Best Carpool-Tunnel Syndrome

With all the subtlety of an Adam Ant video, freeway-interchange ramps in Los Angeles are second to none in all their special roller-coaster effects. The actual term “freeway” originated in the parkways of New York during the mid-1930s; the former Arroyo Seco Parkway — the current Pasadena Freeway — was Los Angeles’ first, and is filled with nerve-racking turns and lane changes.

Though modern freeways are friendlier to people who need to multitask, the Southland still retains nightmarish hidden ramps and merging lanes that make a foreign visitor’s first impression that much more impressive.
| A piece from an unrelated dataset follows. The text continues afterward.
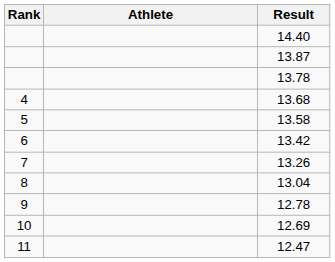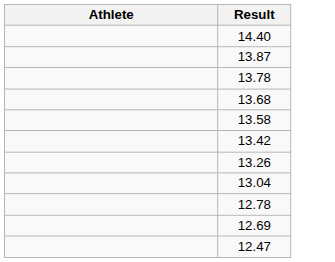- column: Rank | 4 | 5 | 6 | 7 | 8 | 9 | 10 | 11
Tackle the 110 South transition to the 101 East alongside downtown Chinatown at 70 mph and watch your soul itself leap from your body and hide in the back seat. The whole of the Pasadena Freeway northbound out of downtown is inescapably entertaining when the pressures of work and traffic urge your leaden foot to unwisely exceed the posted speed. It is rife with short, deadly “Surprise! Here I am!” on-ramps, rapidly narrowing lanes, and curves sewn tighter than a corpse’s mouth.
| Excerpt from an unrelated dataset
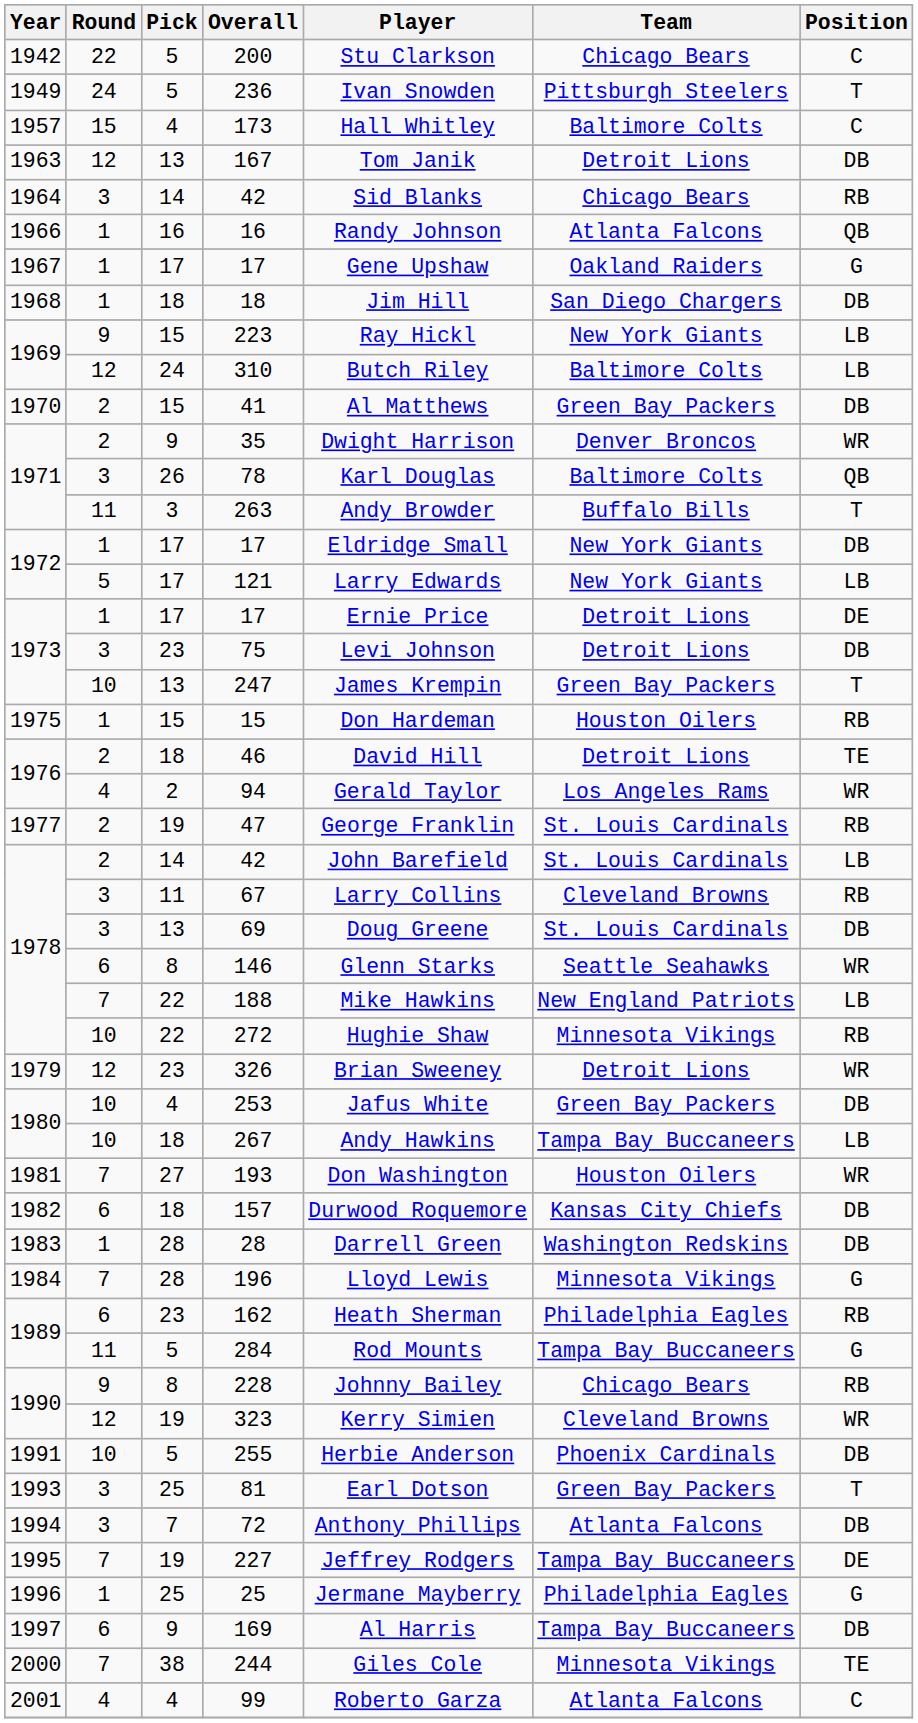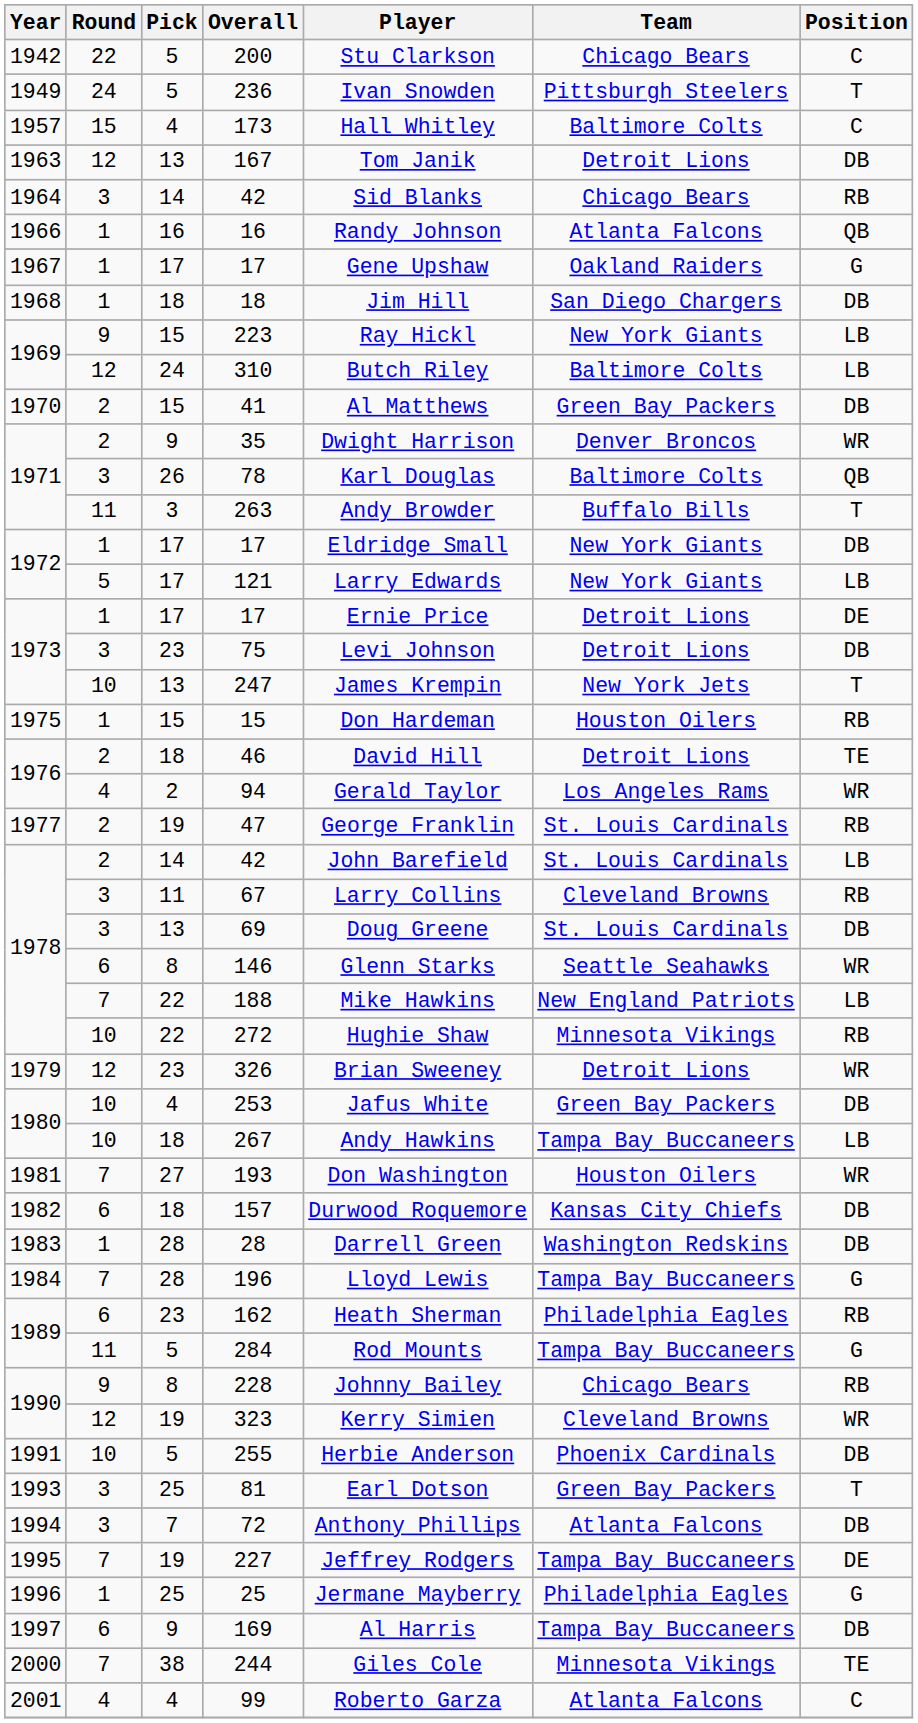247 | Team: Green Bay Packers -> New York Jets
196 | Team: Minnesota Vikings -> Tampa Bay Buccaneers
The westbound 134 to the southbound 2 has deceptively shallow curves bleeding directly into a steep downhill grade through Eagle Rock, at which point it becomes painfully clear that only two of your car’s four wheels are riding the asphalt. Your speedometer pushes 90 mph by the time the Glendale Freeway appears.

Also worth mentioning and/or blocking out of short-term memory: the utterly hairy 405 North to 101 West hairpin.

Or the carpool lane on the eastbound 10 leaving downtown, where the lane splits and savvy Jedi blast their Blaupunkt stereos upon entering a stretch of road resembling the Death Star trench. And lest we forget the gut-wrenching joy of curved tunnels: the 2 South to the 5 South in Elysian Park, the Foothill East at the 134/710 interchange in Pasadena, and the dystopian subterranea at the 105 West to 405 South split. All these curves strip rubber from tires, set gnashing teeth on edge and put the driver in touch with his inner coward. Honorable mentions go to the sudden drops just off Mulholland Drive, the autobahn that is the Beverly Hills Sunset Strip between UCLA and the Roxy, the certain aquatic death just off PCH, and the acrid Angeles Crest Highway. These transcendent, near-death experiences are prime tests of testicular fortitude for everyone from quake-hardened Angelenos to soccer-mom transplants from Getmethefuckouttahere, Iowa.